Prove the formula of the area of a unit sphere $A_d=\frac{2\pi^{d/2}}{\Gamma (d/2)}$

Question

Prove the formula $$A_d=\frac{2\pi^{d/2}}{\Gamma (d/2)}$$ where $A_d$ denote the area of the unit sphere in $\mathbb{R}^d$. Use polar coordinates and the fact that $\int_{\mathbb{R}^d}e^{-\pi |x|^2}dx=1.$

So I need to find out $\int_{S^{d-1}} d\sigma(\gamma),$ and I think this corresponds to, using spherical coordinates, $\int_0^\pi \int_0^\pi \cdots \int_0^{2\pi} \sin^{d-2}\theta_1 \sin^{d-3}\theta_2 \cdots \sin \theta_{d-2}d\theta_{d-1}\cdots d\theta_1.$

I'm trying to prove this exercise following the hint, but I don't know how to derive a the integral of a Gaussian in the first place to compute this.
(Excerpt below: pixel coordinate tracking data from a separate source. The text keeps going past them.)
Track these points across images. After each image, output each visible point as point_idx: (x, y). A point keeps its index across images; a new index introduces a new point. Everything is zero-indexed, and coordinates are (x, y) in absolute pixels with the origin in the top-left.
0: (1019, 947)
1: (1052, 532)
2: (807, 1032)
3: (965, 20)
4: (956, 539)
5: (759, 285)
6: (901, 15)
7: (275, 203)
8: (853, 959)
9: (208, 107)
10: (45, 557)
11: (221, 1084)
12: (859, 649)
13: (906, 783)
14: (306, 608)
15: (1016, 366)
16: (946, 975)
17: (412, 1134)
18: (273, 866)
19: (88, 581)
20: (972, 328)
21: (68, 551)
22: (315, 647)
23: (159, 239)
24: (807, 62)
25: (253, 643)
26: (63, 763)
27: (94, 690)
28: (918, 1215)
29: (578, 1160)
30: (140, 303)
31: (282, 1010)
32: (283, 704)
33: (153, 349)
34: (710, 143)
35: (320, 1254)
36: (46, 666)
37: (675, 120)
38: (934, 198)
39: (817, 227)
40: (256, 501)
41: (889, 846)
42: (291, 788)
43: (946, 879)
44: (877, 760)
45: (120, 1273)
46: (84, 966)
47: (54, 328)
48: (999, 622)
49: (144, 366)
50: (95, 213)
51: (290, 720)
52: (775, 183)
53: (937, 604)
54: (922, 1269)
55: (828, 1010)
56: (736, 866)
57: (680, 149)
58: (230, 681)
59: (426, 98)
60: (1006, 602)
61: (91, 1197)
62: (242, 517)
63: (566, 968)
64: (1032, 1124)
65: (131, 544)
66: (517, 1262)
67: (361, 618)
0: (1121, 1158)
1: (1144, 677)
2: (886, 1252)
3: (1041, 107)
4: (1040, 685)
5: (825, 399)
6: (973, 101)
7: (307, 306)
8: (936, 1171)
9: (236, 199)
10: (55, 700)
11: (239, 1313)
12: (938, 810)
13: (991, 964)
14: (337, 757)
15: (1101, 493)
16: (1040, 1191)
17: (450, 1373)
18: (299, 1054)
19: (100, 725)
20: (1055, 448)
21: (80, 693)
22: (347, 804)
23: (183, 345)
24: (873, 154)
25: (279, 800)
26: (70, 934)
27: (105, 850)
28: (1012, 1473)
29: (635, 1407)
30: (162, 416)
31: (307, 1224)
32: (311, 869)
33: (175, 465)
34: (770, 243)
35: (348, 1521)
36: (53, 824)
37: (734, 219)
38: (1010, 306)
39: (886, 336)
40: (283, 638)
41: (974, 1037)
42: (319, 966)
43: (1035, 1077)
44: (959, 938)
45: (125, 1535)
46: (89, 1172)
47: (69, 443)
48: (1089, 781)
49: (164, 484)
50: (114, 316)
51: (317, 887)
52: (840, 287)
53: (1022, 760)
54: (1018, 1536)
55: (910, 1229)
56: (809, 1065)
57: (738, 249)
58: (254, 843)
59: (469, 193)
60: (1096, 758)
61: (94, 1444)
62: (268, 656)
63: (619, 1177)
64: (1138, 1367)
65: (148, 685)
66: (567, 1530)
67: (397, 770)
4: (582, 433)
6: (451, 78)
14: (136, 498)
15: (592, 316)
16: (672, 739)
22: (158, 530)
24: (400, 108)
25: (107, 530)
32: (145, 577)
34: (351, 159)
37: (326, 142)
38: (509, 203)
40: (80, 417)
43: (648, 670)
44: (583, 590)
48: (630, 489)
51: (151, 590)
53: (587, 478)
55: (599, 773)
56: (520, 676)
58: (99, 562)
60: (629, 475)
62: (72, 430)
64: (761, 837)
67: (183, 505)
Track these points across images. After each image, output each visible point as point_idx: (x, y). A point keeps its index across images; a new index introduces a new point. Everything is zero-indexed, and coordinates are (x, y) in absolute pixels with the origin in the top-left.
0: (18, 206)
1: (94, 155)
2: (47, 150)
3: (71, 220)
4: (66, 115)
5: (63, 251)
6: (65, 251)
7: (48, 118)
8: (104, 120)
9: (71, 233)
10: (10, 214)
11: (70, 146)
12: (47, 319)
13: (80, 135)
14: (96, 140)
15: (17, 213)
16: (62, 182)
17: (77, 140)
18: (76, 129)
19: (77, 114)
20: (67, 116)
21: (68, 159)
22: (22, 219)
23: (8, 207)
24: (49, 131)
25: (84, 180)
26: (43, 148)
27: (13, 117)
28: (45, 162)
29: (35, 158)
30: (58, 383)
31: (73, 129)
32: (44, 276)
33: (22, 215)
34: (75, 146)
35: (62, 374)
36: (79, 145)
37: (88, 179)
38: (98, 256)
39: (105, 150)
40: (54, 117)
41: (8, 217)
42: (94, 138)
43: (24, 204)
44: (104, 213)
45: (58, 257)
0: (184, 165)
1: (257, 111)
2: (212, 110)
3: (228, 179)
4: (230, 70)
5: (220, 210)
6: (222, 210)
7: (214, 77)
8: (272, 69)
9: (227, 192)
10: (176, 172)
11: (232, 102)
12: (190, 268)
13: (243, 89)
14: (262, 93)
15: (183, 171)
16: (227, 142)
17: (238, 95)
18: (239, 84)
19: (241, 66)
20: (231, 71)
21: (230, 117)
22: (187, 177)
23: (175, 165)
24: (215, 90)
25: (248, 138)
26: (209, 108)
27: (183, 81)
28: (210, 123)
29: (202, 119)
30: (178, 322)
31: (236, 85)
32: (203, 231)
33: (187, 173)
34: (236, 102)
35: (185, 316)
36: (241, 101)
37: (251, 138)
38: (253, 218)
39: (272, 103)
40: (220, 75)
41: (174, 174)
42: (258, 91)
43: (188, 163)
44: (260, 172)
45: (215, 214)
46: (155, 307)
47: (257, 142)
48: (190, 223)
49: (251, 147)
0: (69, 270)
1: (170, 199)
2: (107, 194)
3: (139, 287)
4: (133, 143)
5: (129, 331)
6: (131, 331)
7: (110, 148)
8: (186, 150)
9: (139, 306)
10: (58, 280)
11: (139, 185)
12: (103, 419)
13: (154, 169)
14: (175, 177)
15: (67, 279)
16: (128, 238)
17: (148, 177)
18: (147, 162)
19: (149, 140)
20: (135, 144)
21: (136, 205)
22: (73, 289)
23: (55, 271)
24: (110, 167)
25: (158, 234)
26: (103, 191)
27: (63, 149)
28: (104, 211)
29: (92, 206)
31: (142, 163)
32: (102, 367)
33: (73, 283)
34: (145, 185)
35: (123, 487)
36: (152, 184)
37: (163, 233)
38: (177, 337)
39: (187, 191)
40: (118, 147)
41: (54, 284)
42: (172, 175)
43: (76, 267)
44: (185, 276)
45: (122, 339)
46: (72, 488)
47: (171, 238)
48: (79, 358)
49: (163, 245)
I would greatly appreciate any help.

Answer 1

Let $A_d(R)$ be the area of the $d$-dimensional unit sphere with radius $R$.
Obviously $A_d(R) = R^{d-1} A_d$, and by Cavalieri's principle $$ 1 = \int_{\mathbb{R}^d}\exp(-\pi|x|^2)\,d\mu = \int_{0}^{+\infty}A_d(R) e^{-\pi R^2}\,dR=A_d\int_{0}^{+\infty}R^{d-1}e^{-\pi R^2}\,dR\tag{1}$$ where $$ \int_{0}^{+\infty}R^{d-1}e^{-\pi R^2}\,dR = \frac{1}{2}\int_{0}^{+\infty}z^{d/2-1}e^{-\pi z}\,dz = \frac{\Gamma(d/2)}{2\pi^{d/2}}\tag{2} $$ follows from the integral definition of the $\Gamma$ function. By $(1)$ and $(2)$, $$ A_d = \frac{2\pi^{d/2}}{\Gamma(d/2)} \tag{3}$$ as wanted.